Work item -> A precise repetition of every line below is the required answer.

Information supplied ->

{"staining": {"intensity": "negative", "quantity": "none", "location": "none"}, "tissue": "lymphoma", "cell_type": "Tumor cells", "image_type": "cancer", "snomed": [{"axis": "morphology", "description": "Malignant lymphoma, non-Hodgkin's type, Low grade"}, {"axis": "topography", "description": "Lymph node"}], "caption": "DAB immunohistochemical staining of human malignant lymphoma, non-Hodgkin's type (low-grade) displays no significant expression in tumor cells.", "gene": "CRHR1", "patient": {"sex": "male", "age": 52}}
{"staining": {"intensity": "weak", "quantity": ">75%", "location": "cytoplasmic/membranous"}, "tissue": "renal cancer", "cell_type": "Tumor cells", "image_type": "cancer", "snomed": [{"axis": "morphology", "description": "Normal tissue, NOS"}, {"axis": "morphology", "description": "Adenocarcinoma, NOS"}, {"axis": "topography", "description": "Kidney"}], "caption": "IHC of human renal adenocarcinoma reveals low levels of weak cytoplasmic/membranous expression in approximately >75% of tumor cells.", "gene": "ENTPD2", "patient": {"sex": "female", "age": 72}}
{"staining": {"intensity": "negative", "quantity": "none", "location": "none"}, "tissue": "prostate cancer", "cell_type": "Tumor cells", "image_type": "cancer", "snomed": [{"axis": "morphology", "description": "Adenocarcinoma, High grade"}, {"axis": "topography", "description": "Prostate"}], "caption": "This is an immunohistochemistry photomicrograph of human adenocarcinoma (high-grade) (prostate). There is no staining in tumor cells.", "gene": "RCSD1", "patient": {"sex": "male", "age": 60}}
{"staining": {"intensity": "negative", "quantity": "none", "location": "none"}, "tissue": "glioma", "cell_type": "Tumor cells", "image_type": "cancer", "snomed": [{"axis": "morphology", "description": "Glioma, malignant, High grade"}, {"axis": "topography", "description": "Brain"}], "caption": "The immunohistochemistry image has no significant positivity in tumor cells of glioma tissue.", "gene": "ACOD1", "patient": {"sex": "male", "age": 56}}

Result of this exercise ->
{"staining": {"intensity": "negative", "quantity": "none", "location": "none"}, "tissue": "lymphoma", "cell_type": "Tumor cells", "image_type": "cancer", "snomed": [{"axis": "morphology", "description": "Malignant lymphoma, non-Hodgkin's type, Low grade"}, {"axis": "topography", "description": "Lymph node"}], "caption": "DAB immunohistochemical staining of human malignant lymphoma, non-Hodgkin's type (low-grade) displays no significant expression in tumor cells.", "gene": "CRHR1", "patient": {"sex": "male", "age": 52}}
{"staining": {"intensity": "weak", "quantity": ">75%", "location": "cytoplasmic/membranous"}, "tissue": "renal cancer", "cell_type": "Tumor cells", "image_type": "cancer", "snomed": [{"axis": "morphology", "description": "Normal tissue, NOS"}, {"axis": "morphology", "description": "Adenocarcinoma, NOS"}, {"axis": "topography", "description": "Kidney"}], "caption": "IHC of human renal adenocarcinoma reveals low levels of weak cytoplasmic/membranous expression in approximately >75% of tumor cells.", "gene": "ENTPD2", "patient": {"sex": "female", "age": 72}}
{"staining": {"intensity": "negative", "quantity": "none", "location": "none"}, "tissue": "prostate cancer", "cell_type": "Tumor cells", "image_type": "cancer", "snomed": [{"axis": "morphology", "description": "Adenocarcinoma, High grade"}, {"axis": "topography", "description": "Prostate"}], "caption": "This is an immunohistochemistry photomicrograph of human adenocarcinoma (high-grade) (prostate). There is no staining in tumor cells.", "gene": "RCSD1", "patient": {"sex": "male", "age": 60}}
{"staining": {"intensity": "negative", "quantity": "none", "location": "none"}, "tissue": "glioma", "cell_type": "Tumor cells", "image_type": "cancer", "snomed": [{"axis": "morphology", "description": "Glioma, malignant, High grade"}, {"axis": "topography", "description": "Brain"}], "caption": "The immunohistochemistry image has no significant positivity in tumor cells of glioma tissue.", "gene": "ACOD1", "patient": {"sex": "male", "age": 56}}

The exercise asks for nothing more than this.